Pistes de conclusion

Les exemples jordaniens et tunisiens brièvement développés ici, comme le cas beyrouthin analysé par Marie Bonte, fournissent quelques idées pour de futures recherches autour de la question de l’éclairage public. Si les travaux existants et mentionnés ci-dessus se rapportent largement aux nouvelles politiques de la lumière en ville, on peut envisager un renversement de cette posture. Faire une géographie de l’éclairage qui s’intéresserait autant aux lieux sombres qu’aux lieux brillants, autrement dit s’attacher aux inégalités de l’éclairage public, permettraient d’ouvrir un certain nombre de questions sur les normes et les pratiques de mise en œuvre de l’éclairage dans la ville et sur la demande des résidents à cet égard. Il serait particulièrement “éclairant” (si j’ose dire) de repérer des mobilisations en faveur de l’éclairage et les négociations qui se nouent entre résidents de certains quartiers et les autorités locales chargées de la fourniture de ce service.

Deuxième thématique, plus classique et banale : comment est géré au quotidien ce service dans les municipalités et quelles articulations laisse-t-il voir entre ces autorités et collectivités locales et les opérateurs de l’électricité, pour qui les subventions consenties pour l’éclairage public constituent une lourde charge qui incite à chercher des voies de réduction, qui peuvent passer des politiques d’ambiance différenciée ou des négociations sur la tarification associée. Dans un pays comme le Liban où le réseau électrique municipal est utilisé par des opérateurs alternatifs comme les exploitants de générateurs, le réseau électrique local doit être soumis à des pressions spécifiques.
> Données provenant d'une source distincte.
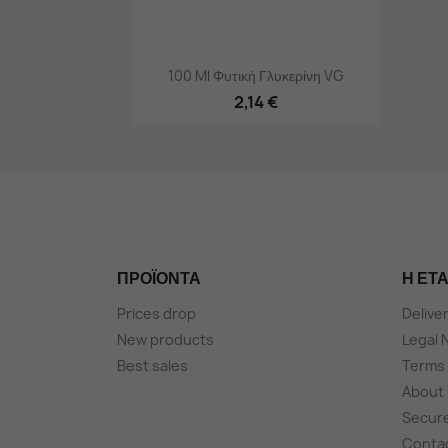
Γρήγορη προβολή

100 Ml Φυτική Γλυκερίνη VG
2,14 €
ΠΡΟΪΌΝΤΑ
Η ΕΤΑ
Prices drop
Delive
New products
Legal 
Best sales
Terms 
About
Secur
Conta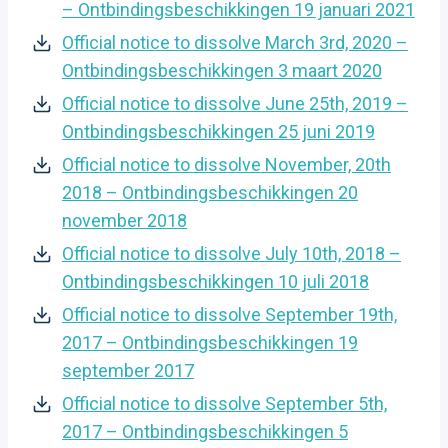
– Ontbindingsbeschikkingen 19 januari 2021
Official notice to dissolve March 3rd, 2020 –
Ontbindingsbeschikkingen 3 maart 2020
Official notice to dissolve June 25th, 2019 –
Ontbindingsbeschikkingen 25 juni 2019
Official notice to dissolve November, 20th
2018 – Ontbindingsbeschikkingen 20
november 2018
Official notice to dissolve July 10th, 2018 –
Ontbindingsbeschikkingen 10 juli 2018
Official notice to dissolve September 19th,
2017 – Ontbindingsbeschikkingen 19
september 2017
Official notice to dissolve September 5th,
2017 – Ontbindingsbeschikkingen 5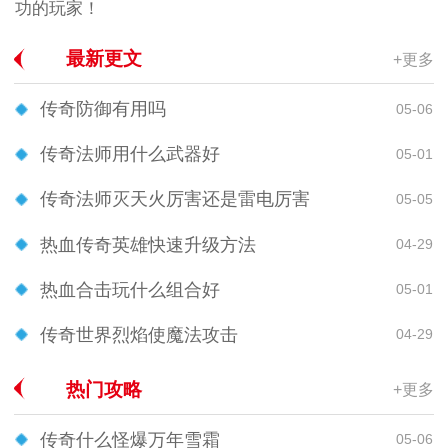
功的玩家！
最新更文
+更多
传奇防御有用吗
05-06
传奇法师用什么武器好
05-01
传奇法师灭天火厉害还是雷电厉害
05-05
热血传奇英雄快速升级方法
04-29
热血合击玩什么组合好
05-01
传奇世界烈焰使魔法攻击
04-29
热门攻略
+更多
传奇什么怪爆万年雪霜
05-06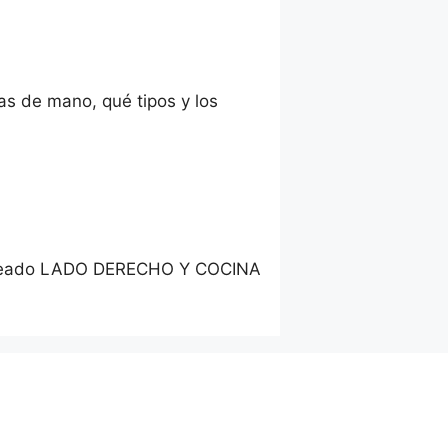
as de mano, qué tipos y los
lanceado LADO DERECHO Y COCINA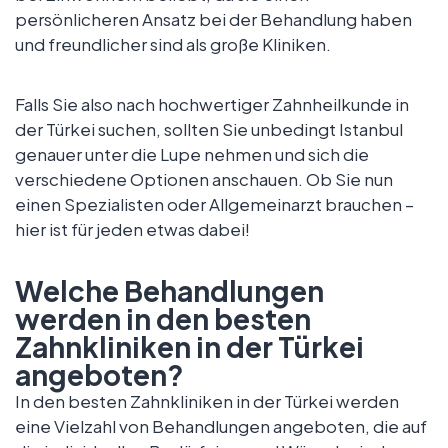
persönlicheren Ansatz bei der Behandlung haben
und freundlicher sind als große Kliniken.
Falls Sie also nach hochwertiger Zahnheilkunde in
der Türkei suchen, sollten Sie unbedingt Istanbul
genauer unter die Lupe nehmen und sich die
verschiedene Optionen anschauen. Ob Sie nun
einen Spezialisten oder Allgemeinarzt brauchen –
hier ist für jeden etwas dabei!
Welche Behandlungen
werden in den besten
Zahnkliniken in der Türkei
angeboten?
In den besten Zahnkliniken in der Türkei werden
eine Vielzahl von Behandlungen angeboten, die auf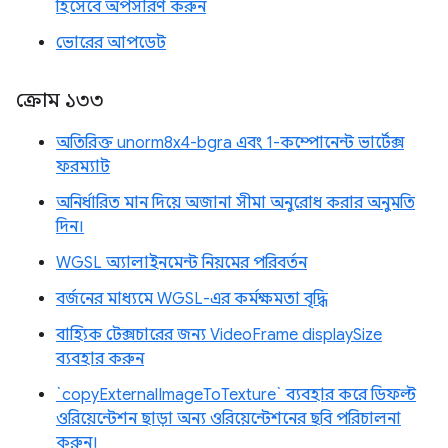
হিসেবে অপসারণ করুন
ভোরের আপডেট
ক্রোম ১৩৩
অতিরিক্ত unorm8x4-bgra এবং 1-কম্পোনেন্ট ভার্টেক্স
ফরম্যাট
অনির্ধারিত মান দিয়ে অজানা সীমা অনুরোধ করার অনুমতি
দিন।
WGSL অ্যালাইনমেন্ট নিয়মের পরিবর্তন
বর্জনের মাধ্যমে WGSL-এর কর্মক্ষমতা বৃদ্ধি
বাহ্যিক টেক্সচারের জন্য VideoFrame displaySize
ব্যবহার করুন
`copyExternalImageToTexture` ব্যবহার করে ডিফল্ট
ওরিয়েন্টেশন ছাড়া অন্য ওরিয়েন্টেশনের ছবি পরিচালনা
করুন।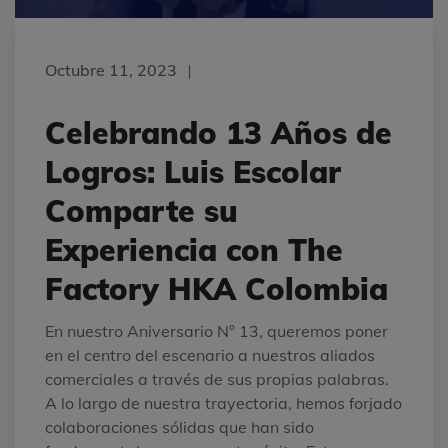
Octubre 11, 2023
Celebrando 13 Años de
Logros: Luis Escolar
Comparte su
Experiencia con The
Factory HKA Colombia
En nuestro Aniversario N° 13, queremos poner
en el centro del escenario a nuestros aliados
comerciales a través de sus propias palabras.
A lo largo de nuestra trayectoria, hemos forjado
colaboraciones sólidas que han sido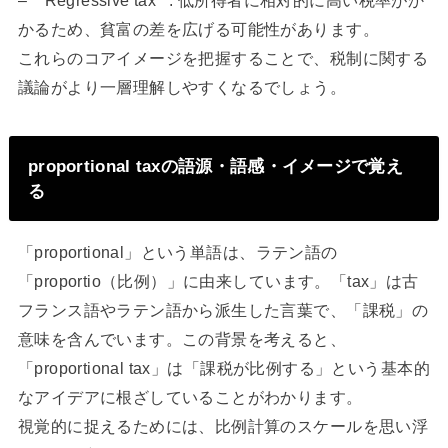
かるため、貧富の差を広げる可能性があります。
これらのコアイメージを把握することで、税制に関する
議論がより一層理解しやすくなるでしょう。
proportional taxの語源・語感・イメージで覚え
る
「proportional」という単語は、ラテン語の
「proportio（比例）」に由来しています。「tax」は古
フランス語やラテン語から派生した言葉で、「課税」の
意味を含んでいます。この背景を考えると、
「proportional tax」は「課税が比例する」という基本的
なアイデアに根ざしていることがわかります。
視覚的に捉えるためには、比例計算のスケールを思い浮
Cela conduit à replacer naturellement la question de l’éclairage dans celle  de la transition énergétique, et la mise en œuvre de maîtrise de la consommation énergétique par l’introduction de nouvelles technologies plus économes.

Pour finir, j’invite les lecteurs à réagir en exposant des exemples concrets des problèmes posés par ces politiques et en me signalant les travaux éventuels susceptibles d’enrichir ces hypothèses et remarques préliminaires.